The answer must be every line of the records in which the string "Neisler" appears.

[[ MATERIAL SHOWN, beginning ]]

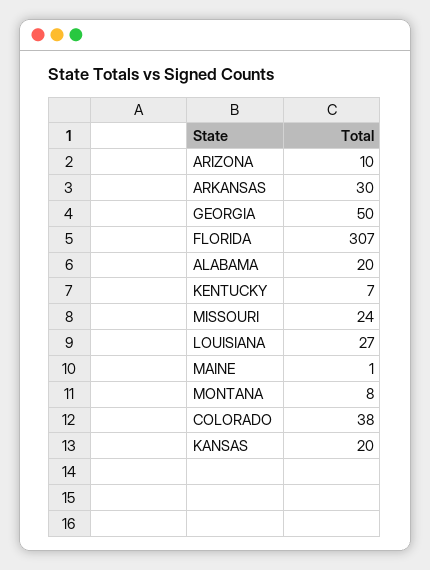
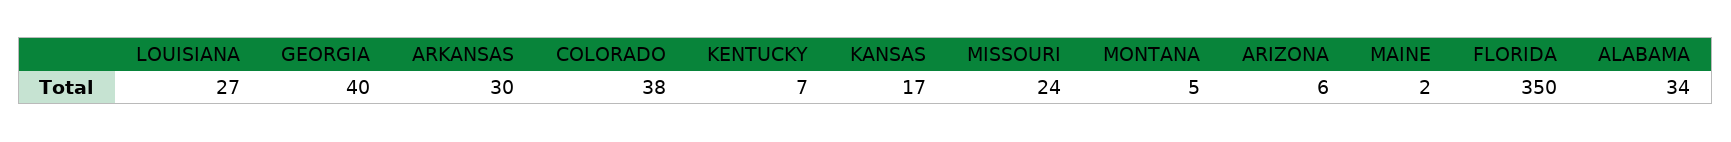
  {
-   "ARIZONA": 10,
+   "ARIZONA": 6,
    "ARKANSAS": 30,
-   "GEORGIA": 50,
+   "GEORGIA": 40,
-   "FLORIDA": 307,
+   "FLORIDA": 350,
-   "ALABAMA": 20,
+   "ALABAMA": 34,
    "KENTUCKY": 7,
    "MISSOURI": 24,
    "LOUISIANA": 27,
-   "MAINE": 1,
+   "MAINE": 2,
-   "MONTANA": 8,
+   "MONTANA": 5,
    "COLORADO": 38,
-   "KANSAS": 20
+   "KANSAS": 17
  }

[[ MATERIAL SHOWN, end ]]
[[ MATERIAL SHOWN, beginning ]]

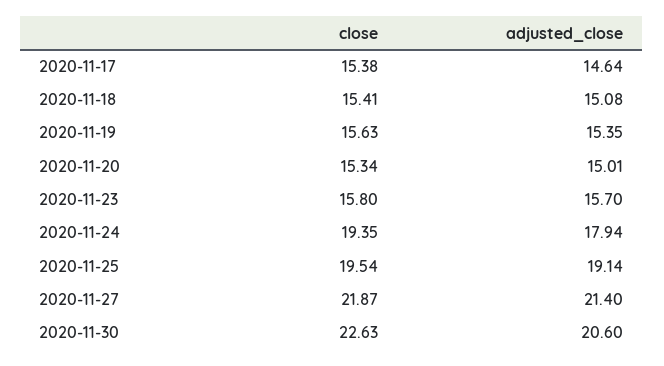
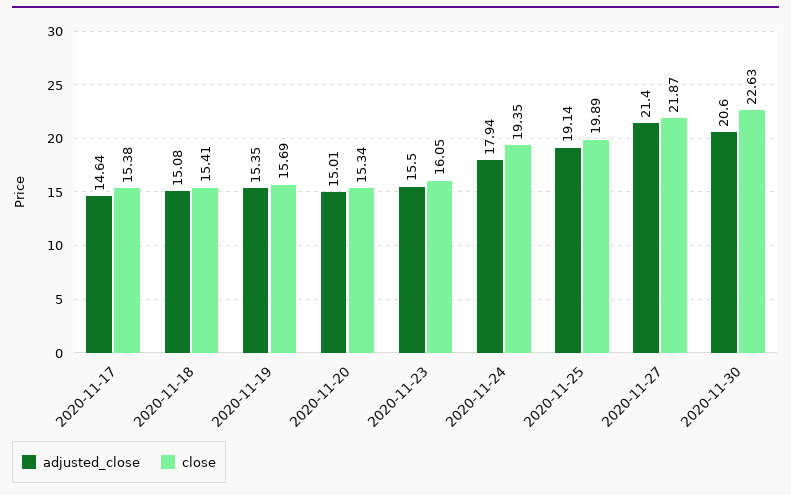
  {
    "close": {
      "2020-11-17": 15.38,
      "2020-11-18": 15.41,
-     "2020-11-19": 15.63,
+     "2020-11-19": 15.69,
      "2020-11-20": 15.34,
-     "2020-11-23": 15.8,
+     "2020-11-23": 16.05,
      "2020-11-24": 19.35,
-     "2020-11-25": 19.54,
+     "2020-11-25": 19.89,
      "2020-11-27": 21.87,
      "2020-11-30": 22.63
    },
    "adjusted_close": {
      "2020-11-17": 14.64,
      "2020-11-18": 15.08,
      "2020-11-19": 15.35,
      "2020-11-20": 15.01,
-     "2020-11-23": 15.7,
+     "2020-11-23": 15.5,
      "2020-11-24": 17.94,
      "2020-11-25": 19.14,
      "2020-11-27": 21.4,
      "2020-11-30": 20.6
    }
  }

[[ MATERIAL SHOWN, end ]]
[[ MATERIAL SHOWN, beginning ]]

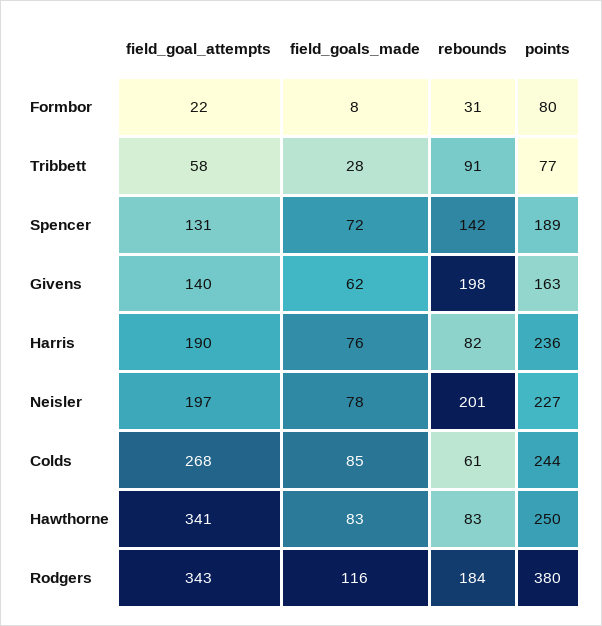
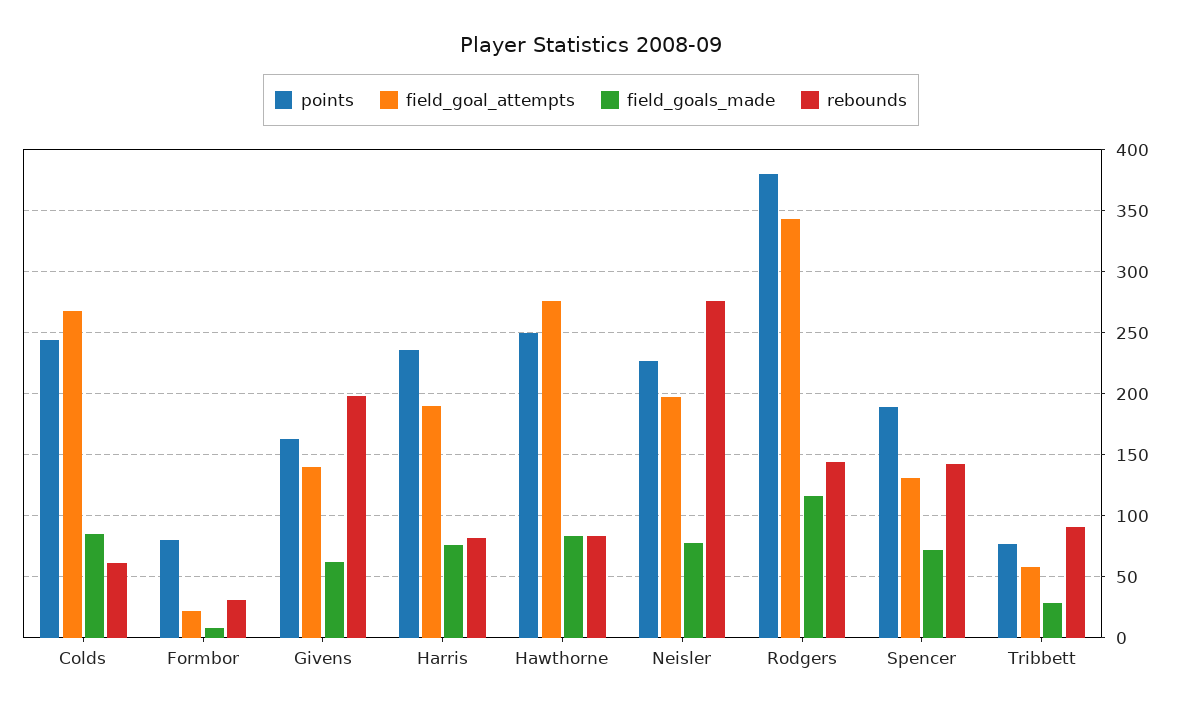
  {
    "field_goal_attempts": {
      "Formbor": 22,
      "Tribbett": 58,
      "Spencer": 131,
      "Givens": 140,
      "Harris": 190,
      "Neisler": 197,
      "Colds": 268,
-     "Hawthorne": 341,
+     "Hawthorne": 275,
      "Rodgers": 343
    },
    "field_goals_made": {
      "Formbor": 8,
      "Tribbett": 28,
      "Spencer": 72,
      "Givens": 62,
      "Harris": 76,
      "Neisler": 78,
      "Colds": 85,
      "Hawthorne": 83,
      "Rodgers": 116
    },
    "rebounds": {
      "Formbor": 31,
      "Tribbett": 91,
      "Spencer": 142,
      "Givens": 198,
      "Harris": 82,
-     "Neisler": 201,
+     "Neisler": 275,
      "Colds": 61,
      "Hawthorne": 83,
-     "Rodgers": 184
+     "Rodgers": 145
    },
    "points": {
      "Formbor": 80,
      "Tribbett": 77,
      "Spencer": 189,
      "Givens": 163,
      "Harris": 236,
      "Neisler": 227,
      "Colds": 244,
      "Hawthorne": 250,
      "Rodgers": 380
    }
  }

[[ MATERIAL SHOWN, end ]]

- **SOLUTION BELOW**:
      "Neisler": 197,
      "Neisler": 78,
-     "Neisler": 201,
+     "Neisler": 275,
      "Neisler": 227,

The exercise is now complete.